Amazon Takes On Google, Facebook & Dropbox By Adding Auto-Uploads To Its Cloud Drive Photos App
Look out, Google, Facebook and Dropbox? Amazon has now added automatic mobile photo uploads to its Amazon Cloud Drive Photos Android app, in an update released yesterday evening. The functionality makes the otherwise fairly bare bones photos app more of a competitor in the space, given that Google (via its Google+ app), Dropbox, and Facebook (iOS-only for now), have all recently eased the collection of users’ photos from smartphones and tablets by introducing automatic uploading features to their respective mobile applications.
Amazon’s Cloud Drive Photos, for those unfamiliar, was released this November as a basic tool which could serve both as a way to upload photos to Amazon’s storage, as well as view the photos saved directly on your device. At the time, you could press and hold on an individual photo in the app’s “Device” section to upload it to Amazon, or upload entire albums in the same way. But no automatic upload functionality was present.
The new update changes that, and it even switches on the auto upload functionality by default – so be aware, if you’re cautious about going over your free storage limits (currently 5 GB). The option to only upload over Wi-Fi connections is on by default, too. In the app’s settings, you can also view the upload and download status, plus pause, resume, and cancel the uploads that are underway.
On phones running Android OS 4.0 or higher, the app now introduces a camera as well, allowing you to replace both your Gallery and Camera native apps with Cloud Drive Photos, if you choose. The option for this is tucked in the menu, as opposed to opening immediately to the camera, but it offers the same settings as launching your Camera app directly would, e.g., flash, a scene mode (auto, night, sunset, party), exposure, white balance, geolocation, focus mode and more. It’s basically just a shortcut to the actual camera, so there’s nothing special about it, really, except for the convenience of having it there if you needed it.
While the update is notable for the auto-upload addition, the app itself still comes across as relatively plain, in comparison with the functionality and user interface offered by the competition. But if you’re already buying into the Amazon universe for your files, music and photos, then it’s a worthwhile upgrade.
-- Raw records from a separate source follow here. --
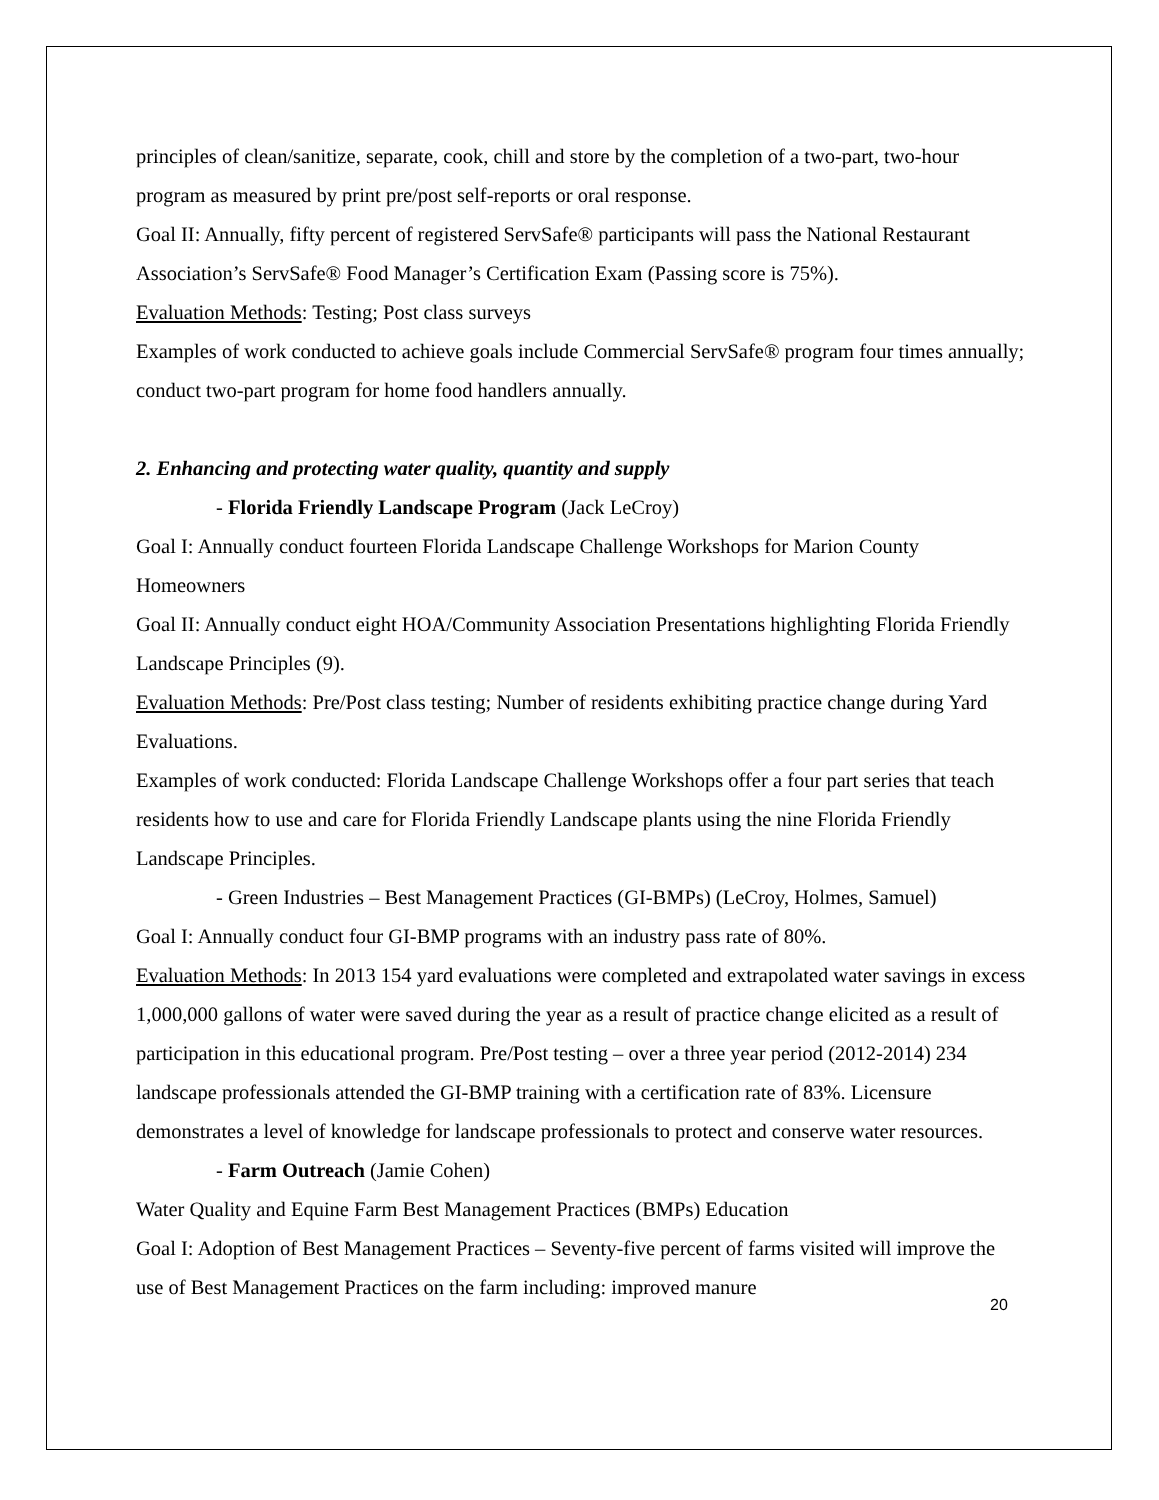principles of clean/sanitize, separate, cook, chill and store by the completion of a two-part, two-hour program as measured by print pre/post self-reports or oral response.
Goal II: Annually, fifty percent of registered ServSafe® participants will pass the National Restaurant Association’s ServSafe® Food Manager’s Certification Exam (Passing score is 75%).
Evaluation Methods: Testing; Post class surveys
Examples of work conducted to achieve goals include Commercial ServSafe® program four times annually; conduct two-part program for home food handlers annually.
2. Enhancing and protecting water quality, quantity and supply
- Florida Friendly Landscape Program (Jack LeCroy)
Goal I: Annually conduct fourteen Florida Landscape Challenge Workshops for Marion County Homeowners
Goal II: Annually conduct eight HOA/Community Association Presentations highlighting Florida Friendly Landscape Principles (9).
Evaluation Methods: Pre/Post class testing; Number of residents exhibiting practice change during Yard Evaluations.
Examples of work conducted: Florida Landscape Challenge Workshops offer a four part series that teach residents how to use and care for Florida Friendly Landscape plants using the nine Florida Friendly Landscape Principles.
- Green Industries – Best Management Practices (GI-BMPs) (LeCroy, Holmes, Samuel)
Goal I: Annually conduct four GI-BMP programs with an industry pass rate of 80%.
Evaluation Methods: In 2013 154 yard evaluations were completed and extrapolated water savings in excess 1,000,000 gallons of water were saved during the year as a result of practice change elicited as a result of participation in this educational program. Pre/Post testing – over a three year period (2012-2014) 234 landscape professionals attended the GI-BMP training with a certification rate of 83%. Licensure demonstrates a level of knowledge for landscape professionals to protect and conserve water resources.
- Farm Outreach (Jamie Cohen)
Water Quality and Equine Farm Best Management Practices (BMPs) Education
Goal I: Adoption of Best Management Practices – Seventy-five percent of farms visited will improve the use of Best Management Practices on the farm including: improved manure
20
On a broader note, it’s interesting that Amazon has chosen to unbundle its various Cloud Drive applications from each other, with separate apps for Cloud Drive’s music (Cloud Player/Amazon MP3) and photos, as opposed to offering a full, feature-complete app that lets you access everything on Cloud Drive, whether music, photos or files. That seems to reflect the ongoing trend in mobile where every little function gets its own application. But as users’ app collections continue to grow, that could eventually prove to be the wrong path, as users shift their focus back to one-stop-shops to lessen the clutter and overhead of having to move between so many different experiences.